Nucleare, un decreto preoccupante

“CONFERMATE TUTTE NOSTRE PREOCCUPAZIONI”.

“Estromesse le Regioni e la Commissione di Via, solo elemosine ai Comuni, alti costi per i cittadini”.

“La bozza di decreto legislativo presentata oggi in Consiglio dei Ministri conferma purtroppo tutte le preoccupazioni della vigilia sul modo in cui il governo intende procedere per realizzare le centrali e gli impianti di stoccaggio delle scorie”. Lo dicono i senatori del Pd Roberto Della Seta e Francesco Ferrante.

“Nel decreto è scritto – proseguono i due senatori ecodem – che la priorità  nella scelta dei siti verrà  data ‘alle aree sulle quali in passato sono sorti o avrebbero dovuto sorgere impianti nucleari’. Il che vuol dire che tra i siti ci saranno con tutta probabilità  quelli di Trino Vercellese, Caorso, Montalto di Castro, Latina e Garigliano. Nel decreto è scritto che la Conferenza delle Regioni non dovrà  esprimere alcun parere vincolante sull’elenco dei siti individuato dal ministero dello sviluppo economico e inoltre che se una Regione è contraria ad ospitare un impianto nucleare, il Governo potrà  imporre la scelta. Il provvedimento prevede inoltre che, se in futuro una diversa maggioranza politica decidesse di abbandonare il programma nucleare, gli utenti pagherebbero comunque nelle bollette i costi sostenuti dalle aziende energetiche per avviare la realizzazione degli impianti. Sempre nel decreto è scritto che non solo la scelta finale dei siti verrà  fatta dalle imprese che vogliono realizzare gli impianti e non dallo Stato, ma persino l’individuazione delle aree all’interno delle quali verrebbero poi scelti i siti verrà  effettuata solo in seguito all’intervento degli operatori. Mentre sembra che la Commissione che in base alle leggi italiane ed europee si pronuncia sulla compatibilità  ambientale di tutte le infrastrutture, cioè la Commissione di Valutazione di Impatto Ambientale, in questo caso verrebbe totalmente estromessa.

Francamente ridicola appare poi l’introduzione di una specie di consultazione pubblica da realizzare nella fase della individuazione delle aree a cui non si da alcun potere concreto.
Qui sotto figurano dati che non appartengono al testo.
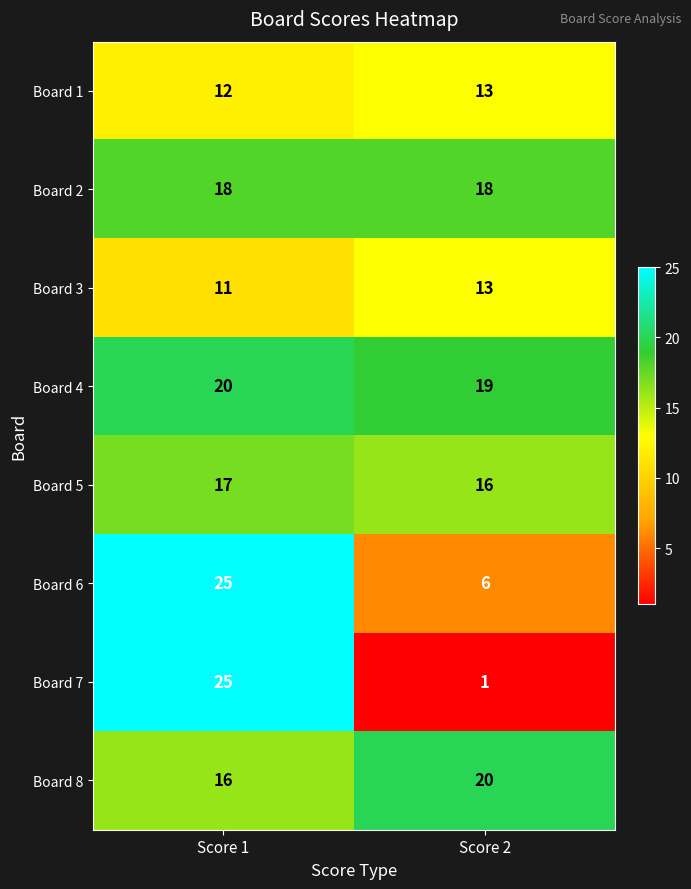

List the labels in order of Board 6 value, largest first.

Score 1, Score 2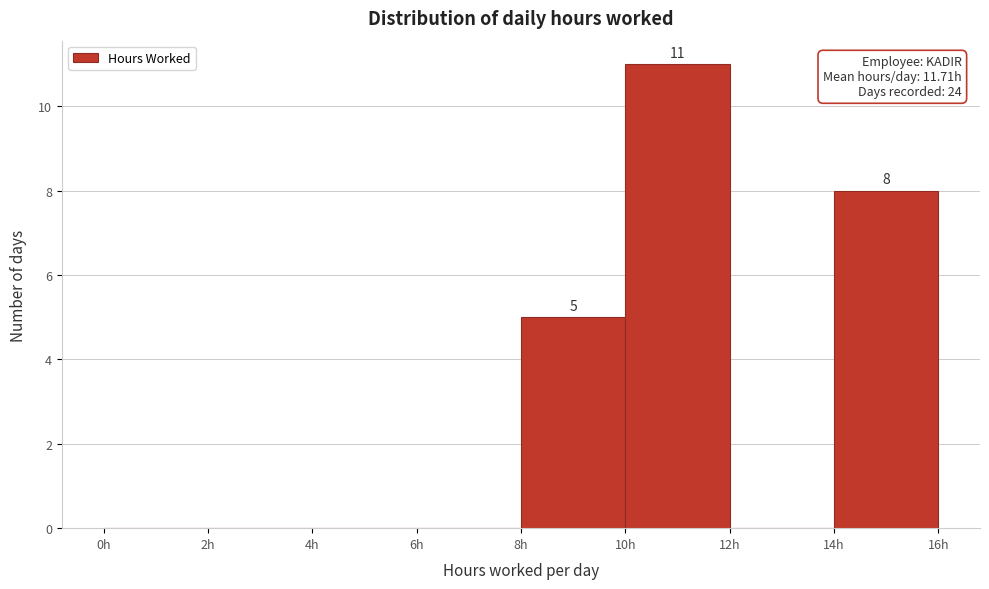

Over which range of the x-axis is the bar tallest?

10 to 12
A fronte di tutto questo nel decreto si prevedono piccole elemosine ai Comuni sede degli impianti.

Scajola in queste ore si affanna a promettere la riduzione di qualsiasi tassa locale , ma difficilmente in questo modo risucirà  a comprare il consenso dei cittadini.

Nei suoi contenuti questo decreto legislativo – concludono i due senatori del Pd – conferma tutta l’approssimazione e il carattere propagandistico del nucleare di Scajola e Berlusconi, una scelta che costerebbe all’Italia non meno di 25 miliardi di euro per realizzare 4 centrali, accollerebbe al nostro Paese impianti realizzati secondo tecnologie già  oggi vecchie e comunque ambientalmente insicure e ci allontanerebbe dagli investimenti e dalle politiche veramente utili per ridurre la dipendenza dai combustibili fossili, a cominciare dall’efficienza energetica e dalle fonti rinnovabili”.